Mar 30, 2011 08:15 GMT  ·  By

It appears that the launch of the GeForce GTX 590 was one of those episodes when a hardware maker fails to achieve a certain objective, in this case strike as large enough a price point as it originally wanted.

When NVIDIA released the dual-GPU GeForce GTX 590 graphics adapter, enthusiasts were, understandably, hyped up.

After all, this was the first DirectX 11-ready multi-chip card that NVIDIA ever delivered and, since it came out after AMD had unleashed the Radeon HD 6990, prospective buyers had high hopes.

Unfortunately, the board could be said to have fallen short of expectations, especially seeing as how reviews found it slower than AMD's board.

Apparently, this put the Santa Clara, California-based company in the difficult position of having to sell the product for quite a bit less than it originally wanted.

As consumers know, the original price point of the GTX 590 was €650 / $699, which was actually quite a bit lower than NVIDIA actually wanted.

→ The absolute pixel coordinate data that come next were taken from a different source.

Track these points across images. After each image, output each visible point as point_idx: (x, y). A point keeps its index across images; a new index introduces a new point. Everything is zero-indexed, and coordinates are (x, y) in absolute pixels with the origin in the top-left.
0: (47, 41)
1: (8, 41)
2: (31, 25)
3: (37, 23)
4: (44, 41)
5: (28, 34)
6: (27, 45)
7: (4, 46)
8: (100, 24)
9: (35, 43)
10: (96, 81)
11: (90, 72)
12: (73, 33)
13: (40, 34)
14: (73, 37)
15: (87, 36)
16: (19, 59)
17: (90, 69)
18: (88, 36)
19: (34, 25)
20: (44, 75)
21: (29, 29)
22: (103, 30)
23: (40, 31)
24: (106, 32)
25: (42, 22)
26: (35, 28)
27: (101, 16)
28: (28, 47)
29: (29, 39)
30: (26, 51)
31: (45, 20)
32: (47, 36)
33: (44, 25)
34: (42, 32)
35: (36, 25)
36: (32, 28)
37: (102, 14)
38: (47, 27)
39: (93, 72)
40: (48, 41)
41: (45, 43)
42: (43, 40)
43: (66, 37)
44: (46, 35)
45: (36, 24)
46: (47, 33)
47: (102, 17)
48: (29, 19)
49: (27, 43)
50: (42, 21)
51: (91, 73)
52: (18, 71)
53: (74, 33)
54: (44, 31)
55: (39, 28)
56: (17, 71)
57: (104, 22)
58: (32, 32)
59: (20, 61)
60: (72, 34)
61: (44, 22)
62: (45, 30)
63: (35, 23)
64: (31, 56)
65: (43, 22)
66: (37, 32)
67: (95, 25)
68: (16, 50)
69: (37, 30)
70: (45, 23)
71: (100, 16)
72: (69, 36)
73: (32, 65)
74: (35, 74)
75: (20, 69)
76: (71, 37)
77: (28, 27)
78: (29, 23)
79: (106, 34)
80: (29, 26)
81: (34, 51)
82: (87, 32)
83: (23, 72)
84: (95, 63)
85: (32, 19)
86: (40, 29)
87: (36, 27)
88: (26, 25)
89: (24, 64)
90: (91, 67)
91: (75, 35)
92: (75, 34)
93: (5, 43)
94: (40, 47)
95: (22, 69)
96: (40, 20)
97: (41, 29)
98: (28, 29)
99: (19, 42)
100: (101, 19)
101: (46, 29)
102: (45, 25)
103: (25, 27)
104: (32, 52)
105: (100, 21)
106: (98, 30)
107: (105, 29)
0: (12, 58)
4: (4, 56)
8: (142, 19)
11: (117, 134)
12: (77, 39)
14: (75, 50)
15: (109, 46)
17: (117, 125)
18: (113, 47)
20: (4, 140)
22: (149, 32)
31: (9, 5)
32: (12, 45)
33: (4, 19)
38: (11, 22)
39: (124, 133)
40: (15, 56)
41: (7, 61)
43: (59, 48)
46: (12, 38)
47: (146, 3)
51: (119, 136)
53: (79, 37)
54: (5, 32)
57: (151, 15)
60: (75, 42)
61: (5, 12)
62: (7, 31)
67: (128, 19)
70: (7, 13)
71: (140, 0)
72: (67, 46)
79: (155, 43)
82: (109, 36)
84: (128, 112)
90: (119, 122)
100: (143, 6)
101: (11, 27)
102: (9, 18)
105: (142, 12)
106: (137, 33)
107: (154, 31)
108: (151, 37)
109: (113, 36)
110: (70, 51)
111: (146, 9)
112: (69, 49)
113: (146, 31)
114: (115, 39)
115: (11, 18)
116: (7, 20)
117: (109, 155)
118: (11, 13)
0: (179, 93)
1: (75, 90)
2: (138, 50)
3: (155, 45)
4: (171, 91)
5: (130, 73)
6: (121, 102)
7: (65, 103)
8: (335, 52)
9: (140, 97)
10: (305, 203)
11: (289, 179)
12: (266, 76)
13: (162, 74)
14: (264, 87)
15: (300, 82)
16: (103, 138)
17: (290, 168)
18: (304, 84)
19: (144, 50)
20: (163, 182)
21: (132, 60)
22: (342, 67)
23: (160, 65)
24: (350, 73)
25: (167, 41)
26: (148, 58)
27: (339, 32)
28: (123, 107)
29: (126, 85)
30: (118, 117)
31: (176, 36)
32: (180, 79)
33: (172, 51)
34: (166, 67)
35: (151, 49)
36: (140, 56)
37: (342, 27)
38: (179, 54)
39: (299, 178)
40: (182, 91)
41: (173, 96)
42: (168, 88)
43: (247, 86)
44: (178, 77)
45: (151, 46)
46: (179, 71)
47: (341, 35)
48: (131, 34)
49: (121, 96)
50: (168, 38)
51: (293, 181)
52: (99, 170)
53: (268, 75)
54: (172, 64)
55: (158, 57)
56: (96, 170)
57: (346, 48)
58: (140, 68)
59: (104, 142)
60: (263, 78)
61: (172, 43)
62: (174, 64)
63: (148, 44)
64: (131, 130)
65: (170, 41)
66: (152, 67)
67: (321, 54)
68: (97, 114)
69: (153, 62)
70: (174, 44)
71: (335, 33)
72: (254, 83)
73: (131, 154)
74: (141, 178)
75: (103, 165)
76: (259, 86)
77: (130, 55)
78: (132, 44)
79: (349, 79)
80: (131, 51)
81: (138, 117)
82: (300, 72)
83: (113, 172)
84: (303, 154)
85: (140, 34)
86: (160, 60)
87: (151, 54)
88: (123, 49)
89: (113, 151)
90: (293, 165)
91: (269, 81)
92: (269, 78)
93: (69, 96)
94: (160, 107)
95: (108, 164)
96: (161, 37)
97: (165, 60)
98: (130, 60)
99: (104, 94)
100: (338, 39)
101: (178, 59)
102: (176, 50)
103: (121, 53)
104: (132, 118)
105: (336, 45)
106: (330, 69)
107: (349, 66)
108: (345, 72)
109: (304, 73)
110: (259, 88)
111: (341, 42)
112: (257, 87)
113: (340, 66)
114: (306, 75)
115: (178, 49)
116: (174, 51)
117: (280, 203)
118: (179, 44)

After all, since there were only going to be so many of those adapters on sale, it only made sense that the outfit would want to cash in as well as possible.

Still, it held off on settling on a price point until a few days before launch, because it wanted to avoid any price adjustment on AMD's part.

Unfortunately, the competition is proving to be harder to deal with than expected, and it really looks like the price actually went down instead of up.

This particular online store, for instance, has it selling for only $603, while others hand it out for $604, $605, $609, etc.

Even more unfortunately, this is still well above what AMD's competing card sells for, namely about 100 Euro less than GTX 590's original price.

Specifically, some European stores list the model for about 100 Euro less, meaning roughly 550 Euro. As such, NVIDIA really does look like it will make a lot less cash off the board than it would have wanted.